* [Exercise] Please quote, word for word, the lines of the material starting at the line containing "- Uzyskaj tokeny" and ending at the line containing "Gdy klient zażąda", including both of those lines.

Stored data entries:
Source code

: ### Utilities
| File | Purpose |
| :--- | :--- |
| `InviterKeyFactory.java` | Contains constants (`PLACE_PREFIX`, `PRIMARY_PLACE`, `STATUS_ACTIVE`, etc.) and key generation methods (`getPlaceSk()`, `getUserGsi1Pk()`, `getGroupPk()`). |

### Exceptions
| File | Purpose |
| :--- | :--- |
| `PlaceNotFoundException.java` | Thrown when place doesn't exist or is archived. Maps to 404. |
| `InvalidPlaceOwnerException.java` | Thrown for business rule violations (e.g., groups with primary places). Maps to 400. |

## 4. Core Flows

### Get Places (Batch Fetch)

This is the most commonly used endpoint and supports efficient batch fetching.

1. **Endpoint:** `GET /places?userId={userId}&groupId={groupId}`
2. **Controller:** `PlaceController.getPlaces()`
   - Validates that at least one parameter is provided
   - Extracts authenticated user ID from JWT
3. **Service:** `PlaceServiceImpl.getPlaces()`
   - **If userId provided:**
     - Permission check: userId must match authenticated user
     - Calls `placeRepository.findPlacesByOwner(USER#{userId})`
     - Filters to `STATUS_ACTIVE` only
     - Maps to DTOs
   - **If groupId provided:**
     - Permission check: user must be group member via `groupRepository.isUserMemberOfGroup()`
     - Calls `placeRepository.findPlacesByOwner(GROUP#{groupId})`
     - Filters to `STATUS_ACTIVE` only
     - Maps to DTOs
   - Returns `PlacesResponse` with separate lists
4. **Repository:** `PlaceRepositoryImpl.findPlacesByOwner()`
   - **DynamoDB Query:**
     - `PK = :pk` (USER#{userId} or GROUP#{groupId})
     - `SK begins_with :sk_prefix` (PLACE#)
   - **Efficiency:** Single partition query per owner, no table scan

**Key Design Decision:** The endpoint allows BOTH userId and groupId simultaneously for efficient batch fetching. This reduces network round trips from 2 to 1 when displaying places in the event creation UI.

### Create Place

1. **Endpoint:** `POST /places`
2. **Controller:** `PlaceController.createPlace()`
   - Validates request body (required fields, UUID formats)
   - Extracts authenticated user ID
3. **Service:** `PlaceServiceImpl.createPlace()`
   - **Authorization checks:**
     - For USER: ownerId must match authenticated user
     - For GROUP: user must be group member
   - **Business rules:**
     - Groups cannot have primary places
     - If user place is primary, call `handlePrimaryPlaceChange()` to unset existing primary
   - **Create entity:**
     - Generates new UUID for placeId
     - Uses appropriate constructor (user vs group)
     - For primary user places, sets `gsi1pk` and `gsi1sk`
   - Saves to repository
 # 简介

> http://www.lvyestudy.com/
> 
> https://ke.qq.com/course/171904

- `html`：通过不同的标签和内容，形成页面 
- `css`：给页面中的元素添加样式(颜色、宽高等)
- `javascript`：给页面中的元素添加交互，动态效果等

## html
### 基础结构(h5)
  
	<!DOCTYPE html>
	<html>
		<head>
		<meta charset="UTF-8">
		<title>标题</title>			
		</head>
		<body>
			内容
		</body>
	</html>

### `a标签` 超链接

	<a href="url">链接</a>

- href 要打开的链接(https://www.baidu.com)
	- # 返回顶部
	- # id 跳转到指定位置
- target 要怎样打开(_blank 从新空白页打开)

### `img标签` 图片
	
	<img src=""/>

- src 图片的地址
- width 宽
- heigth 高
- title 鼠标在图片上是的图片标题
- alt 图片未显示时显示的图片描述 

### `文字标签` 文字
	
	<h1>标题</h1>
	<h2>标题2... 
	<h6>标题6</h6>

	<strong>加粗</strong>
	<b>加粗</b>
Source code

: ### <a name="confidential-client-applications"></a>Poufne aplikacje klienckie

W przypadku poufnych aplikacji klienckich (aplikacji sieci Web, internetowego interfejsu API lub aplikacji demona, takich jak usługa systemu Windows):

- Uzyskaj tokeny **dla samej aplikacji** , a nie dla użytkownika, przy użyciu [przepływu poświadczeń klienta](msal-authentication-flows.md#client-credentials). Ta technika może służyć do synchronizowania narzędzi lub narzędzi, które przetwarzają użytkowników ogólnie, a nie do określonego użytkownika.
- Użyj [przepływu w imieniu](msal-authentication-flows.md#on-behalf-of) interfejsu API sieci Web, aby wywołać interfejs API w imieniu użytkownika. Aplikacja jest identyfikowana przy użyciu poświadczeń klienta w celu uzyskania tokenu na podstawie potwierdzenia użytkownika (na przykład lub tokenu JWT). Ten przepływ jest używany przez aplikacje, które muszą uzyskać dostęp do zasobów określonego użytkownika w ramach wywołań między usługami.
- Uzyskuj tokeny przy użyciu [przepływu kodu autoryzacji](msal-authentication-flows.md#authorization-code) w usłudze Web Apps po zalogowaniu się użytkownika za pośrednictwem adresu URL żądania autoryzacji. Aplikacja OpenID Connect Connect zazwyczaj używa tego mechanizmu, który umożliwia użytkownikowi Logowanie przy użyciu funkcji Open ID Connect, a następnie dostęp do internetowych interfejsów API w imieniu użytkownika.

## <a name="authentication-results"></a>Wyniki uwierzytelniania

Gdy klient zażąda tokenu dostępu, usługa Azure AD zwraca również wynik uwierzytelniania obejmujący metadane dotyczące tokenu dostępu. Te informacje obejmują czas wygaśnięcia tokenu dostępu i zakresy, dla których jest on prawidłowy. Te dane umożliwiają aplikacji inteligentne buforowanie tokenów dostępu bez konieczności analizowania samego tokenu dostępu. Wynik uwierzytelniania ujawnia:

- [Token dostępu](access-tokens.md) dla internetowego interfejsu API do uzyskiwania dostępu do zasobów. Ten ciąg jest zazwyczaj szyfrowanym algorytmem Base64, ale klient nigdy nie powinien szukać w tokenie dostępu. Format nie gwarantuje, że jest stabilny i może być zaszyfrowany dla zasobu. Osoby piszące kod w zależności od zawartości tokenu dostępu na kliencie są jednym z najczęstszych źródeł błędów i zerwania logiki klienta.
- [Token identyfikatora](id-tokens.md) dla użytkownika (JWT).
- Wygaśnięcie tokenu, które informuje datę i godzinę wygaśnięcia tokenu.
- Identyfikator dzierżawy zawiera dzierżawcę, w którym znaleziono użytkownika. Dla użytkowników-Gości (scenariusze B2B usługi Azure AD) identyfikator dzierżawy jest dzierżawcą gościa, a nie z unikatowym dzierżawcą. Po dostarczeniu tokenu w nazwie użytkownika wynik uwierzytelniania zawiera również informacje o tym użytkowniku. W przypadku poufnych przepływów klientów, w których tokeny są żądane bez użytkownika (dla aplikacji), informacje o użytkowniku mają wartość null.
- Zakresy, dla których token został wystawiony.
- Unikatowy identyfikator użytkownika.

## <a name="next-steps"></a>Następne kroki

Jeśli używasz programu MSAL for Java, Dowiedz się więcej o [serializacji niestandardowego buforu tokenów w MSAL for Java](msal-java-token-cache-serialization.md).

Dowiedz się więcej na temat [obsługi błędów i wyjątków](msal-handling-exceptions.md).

* [Answer below]
- Uzyskaj tokeny **dla samej aplikacji** , a nie dla użytkownika, przy użyciu [przepływu poświadczeń klienta](msal-authentication-flows.md#client-credentials). Ta technika może służyć do synchronizowania narzędzi lub narzędzi, które przetwarzają użytkowników ogólnie, a nie do określonego użytkownika.
- Użyj [przepływu w imieniu](msal-authentication-flows.md#on-behalf-of) interfejsu API sieci Web, aby wywołać interfejs API w imieniu użytkownika. Aplikacja jest identyfikowana przy użyciu poświadczeń klienta w celu uzyskania tokenu na podstawie potwierdzenia użytkownika (na przykład lub tokenu JWT). Ten przepływ jest używany przez aplikacje, które muszą uzyskać dostęp do zasobów określonego użytkownika w ramach wywołań między usługami.
- Uzyskuj tokeny przy użyciu [przepływu kodu autoryzacji](msal-authentication-flows.md#authorization-code) w usłudze Web Apps po zalogowaniu się użytkownika za pośrednictwem adresu URL żądania autoryzacji. Aplikacja OpenID Connect Connect zazwyczaj używa tego mechanizmu, który umożliwia użytkownikowi Logowanie przy użyciu funkcji Open ID Connect, a następnie dostęp do internetowych interfejsów API w imieniu użytkownika.

## <a name="authentication-results"></a>Wyniki uwierzytelniania

Gdy klient zażąda tokenu dostępu, usługa Azure AD zwraca również wynik uwierzytelniania obejmujący metadane dotyczące tokenu dostępu. Te informacje obejmują czas wygaśnięcia tokenu dostępu i zakresy, dla których jest on prawidłowy. Te dane umożliwiają aplikacji inteligentne buforowanie tokenów dostępu bez konieczności analizowania samego tokenu dostępu. Wynik uwierzytelniania ujawnia:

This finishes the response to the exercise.